The military operations followed an attack against security forces in Karachi, Pakistan, that that Pakistan insisted was planned and perpetrated from Afghanistan by militants protected by the Taliban regime. The Taliban said civilians were killed in the Pakistani strikes—a claim corroborated by the United Nations, which said at least 28 civilians died.

This year, border fighting between Afghanistan and Pakistan has at times escalated enough to spark fears of outright war. Much has been said about the key dimensions of this crisis, from growing regional instability to the collapsing relationship between the Taliban and its former ally in Islamabad.

But this week’s attacks, especially with their civilian toll, hint at something deeply unsettling for the Afghan people. For nearly five years, despite living under the repressive rule of the Taliban, Afghans have experienced relative peace for the first time in decades. The ongoing fighting threatens to shatter that respite.

Indian officials to attend Khamenei funeral. Indian media report that Syed Ata Hasnain, the governor of the state of Bihar, and Pabitra Margherita, the minister of state for external affairs, will represent India at the funeral of Iranian Supreme Leader Ali Khamenei this weekend. Iran invited Prime Minister Narendra Modi, but his office indicated that he won’t be able to attend.

The decision to send two relatively junior officials to the funeral has raised some eyebrows. But from an Indian foreign-policy perspective, it makes sense: India’s ties with Iran are not very warm, especially since it halted Iranian energy imports under U.S. sanctions pressure.

India has also bolstered partnerships with Saudi Arabia, Iran’s regional competitor, and dramatically scaled up ties with Israel, Iran’s bitter enemy. Still, the optics of India seeming to downplay Khamenei’s funeral aren’t good, given India’s goal of serving as a leader of the global south.
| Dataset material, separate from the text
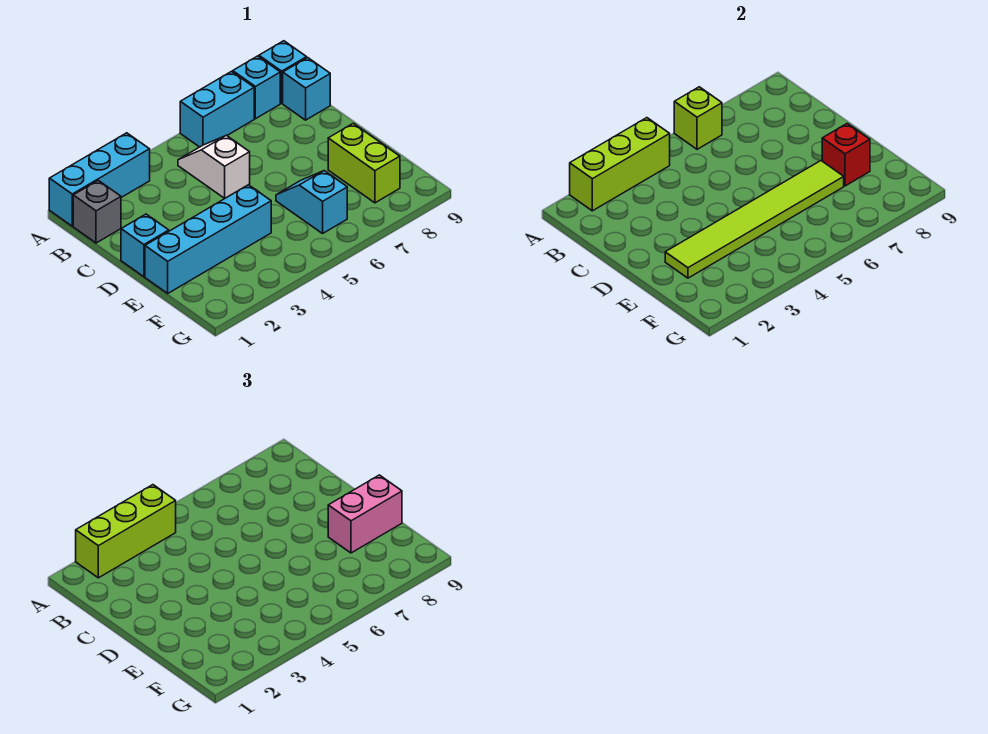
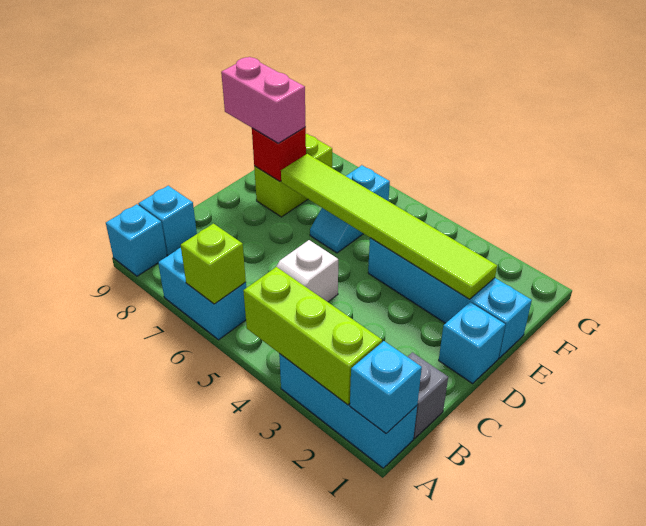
lime brick A2:A4 level 3 -> none
cyan brick A8 level 1 -> cyan brick A1 level 2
The situation underscores how New Delhi’s policy of strategic autonomy—which aims to balance ties with players across the board—doesn’t always play out according to plan or shield it from awkward diplomatic moments.

Bangladesh measles outbreak slows. Bangladesh has suffered through one of the world’s worst measles outbreaks this year, and on Monday, the country marked a grim milestone: The total number of suspected cases since mid-March rose past 100,000. Dhaka has been hit the hardest, with nearly half of this total identified in the capital.

But this week, the U.N. reported some good news. First, the number of suspected cases is starting to decline, albeit slowly. Second, vaccinations are starting to pick up—a critical development, given that experts have identified delayed and uneven vaccination campaigns since the ouster of Hasina’s government in 2024 as a major driver of the crisis.

According to the U.N., the current campaign has vaccinated 18.4 million children, going above the target of 18 million. Inside certain Rohingya refugee camps, 94 percent of children have been vaccinated.


FP’s Most Read This Week


Under the Radar

Students in Nepal have staged protests against their country’s education system across a few cities in recent days. Their main grievance is what they describe as errors in high school examination results, though demonstrations by medical students have also demanded academic reforms and calls for the education minister to resign.

These are not mass protests, but they still put Nepal’s new leaders in the hot seat. The government won elections in March, six months after demonstrators overthrew the previous government; it pledged to undertake major reforms and expunge corruption. Discontent about education policy will test this commitment.

Additionally, there is a lot at stake: Nepal has major challenges with brain drain and unemployment, making successful education all the more essential for young people.